As promised, I’ll show you how to plant corn in just 6” of growing medium.
In previous posts we talked about the special growing medium we use in Square Foot Gardening that is comprised of 1/3 peat moss, 1/3 coarse vermiculite and 1/3 blended compost. I get my blended compost (made from kitchen waste and waste wood from Veteran Compost in Aberdeen, MD, and mix it with some of their worm compost (vermicompost).
This mixture holds moisture and feeds your crops without needed any additional chemical fertilizer. If I feel that my plants need an extra boost, I make compost tea.
This is easily done by putting compost into an old nylon stocking or a cheesecloth bag and “steeping” it in warm water. When it cools you can pour the “tea” at the base of the plants you want to fertilize. You can usually use the “bag” twice.
Getting back to growing corn ... I usually dedicate a 2’x2’ box for my corn. Send the children out of the room because now we’re going to talk about sex. Corn has both male and female parts on the same plant—called the tassel, where the pollen is made, and the silk that receives the pollen. Each silk, if pollinated, will become a kernel of corn. If the silk doesn’t get pollinated, it won’t produce a kernel. The first silk you see is attached to the bottom of the corn cob and they work their way up the ear—this is why you sometimes see fewer kernels at the top of the cob.
The pollen is shed from the tassel starting in the middle of the center spike and works its way down to the lower branches of the tassel. Pollen starts shedding about two to three days before the silk starts emerging and keeps going for about five to eight days. The largest pollen shed is on day three. On the other hand, the silk is usually receptive for up to ten days. In general the pollen of one plant doesn’t fertilize the silk of that same plant. So, the male is ready before the female is and he usually goes outside the home to make babies. Hhhhhmmmm!

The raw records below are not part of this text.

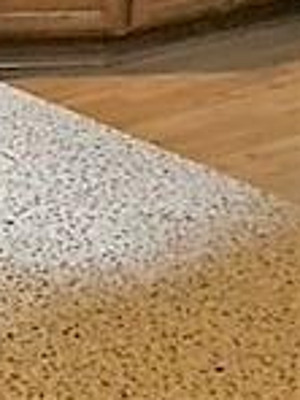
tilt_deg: -13.0
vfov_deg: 15.1
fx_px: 1444
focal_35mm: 125
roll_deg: -0.3
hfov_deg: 10.7
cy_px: -105
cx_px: -332
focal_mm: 4.15
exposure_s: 1/30
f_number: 2.2
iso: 250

When you go to the store and pull back the husk on the corn and see a lot of gaps, it indicates that the pollen didn’t shed at the same time as the silk developed. This is a problem. When a silk is successfully pollinated and the “baby” (kernel) starts to form, usually 1-3 days after pollination, the silk will detach from the kernel and start to turn brown and dry up. Unfertilized ovules (kernels) are still white and attached to the silks.
Since the pollen and the silk don’t mature at the same time and because the pollen from one stalk rarely fertilizes the silk from that same stalk, I give nature a little nudge.

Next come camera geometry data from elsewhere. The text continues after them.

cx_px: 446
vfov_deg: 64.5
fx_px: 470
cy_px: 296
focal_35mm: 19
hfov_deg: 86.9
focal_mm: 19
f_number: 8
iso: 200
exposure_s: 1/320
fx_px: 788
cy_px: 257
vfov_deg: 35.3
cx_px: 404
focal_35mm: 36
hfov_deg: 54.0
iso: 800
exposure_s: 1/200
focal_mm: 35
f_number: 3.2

As I said, I dedicate a 2’x2’ raised bed just for corn. From the plan in the pictures, you see that I stagger my planting. The first week I plant in the very back “row” of the back two squares. Week 2 I plant the front two rows of the back two squares. And so on until Week 4 when all the corn is planted. The benefit is that I can gently bend the stalks and gently shake them so that I pollinate from stalk to stalk in the Week 1 row every day for three days. I can then use the early Week 2 pollen (in the center of the spike) to pollinate the Week 1 silks since they develop later.

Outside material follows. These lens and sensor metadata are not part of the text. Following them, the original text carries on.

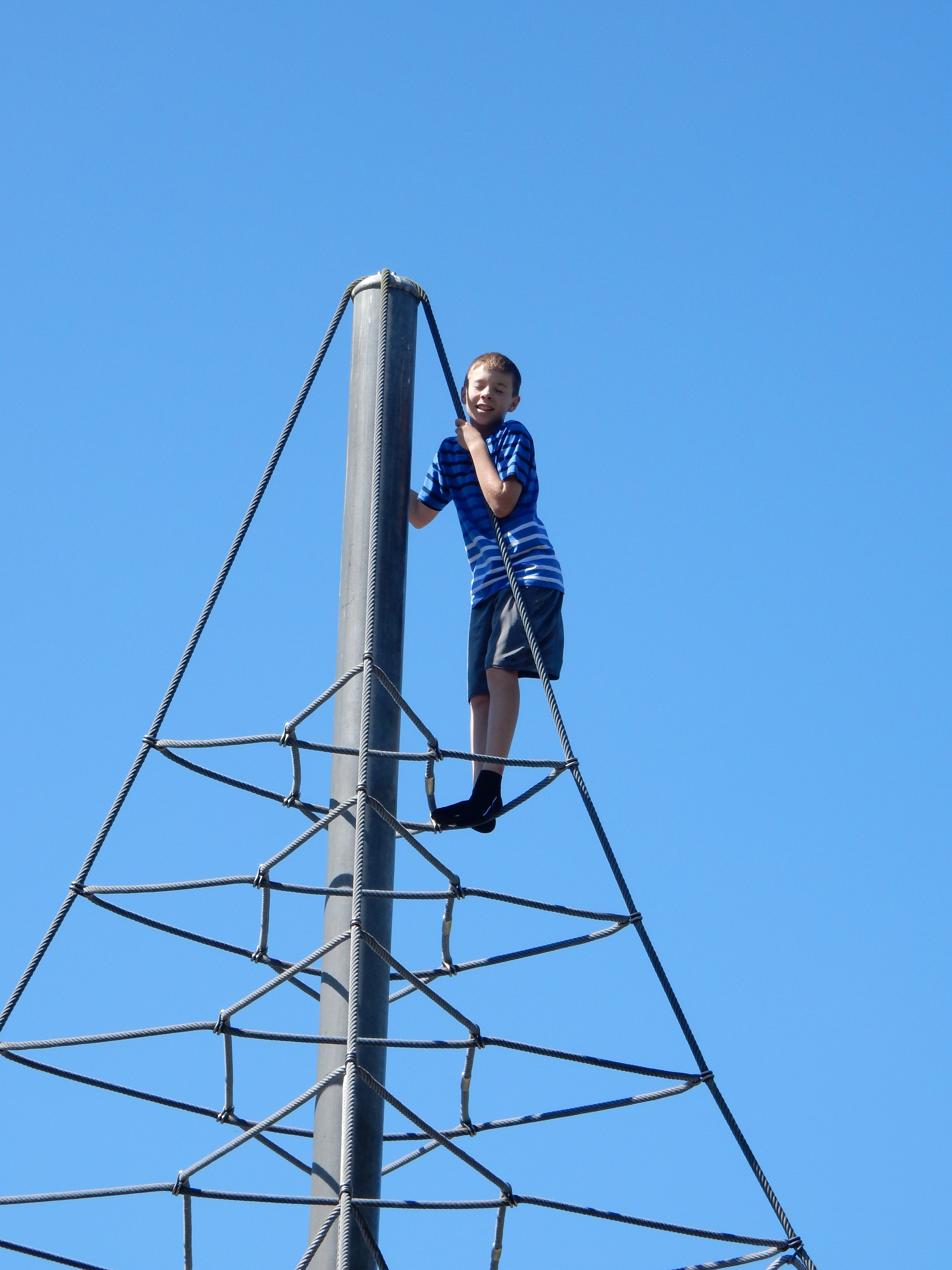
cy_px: 635
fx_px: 5097
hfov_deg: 10.7
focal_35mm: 139
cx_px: 476
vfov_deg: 14.2
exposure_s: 1/400
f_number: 6
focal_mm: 24.7
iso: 125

Pollinate within each individual row first then use the next week’s corn to pollinate across the rows. This ensures better pollination and should give you more kernels per ear than you would get normally.
Of course your Week 4 corn will receive the least amount of pollen, so be sure to pollinate within that row well.
If you live in a windy area or just don’t trust that the corn will stay upright in 6” of growing medium, you can put a 6’-8’ stakes outside each corner of your raised bed and wrap chicken wire around it to support your stalks as seen in the photo from my friend and fellow Certified SFG Teacher, Mike Baker of Ellicott City.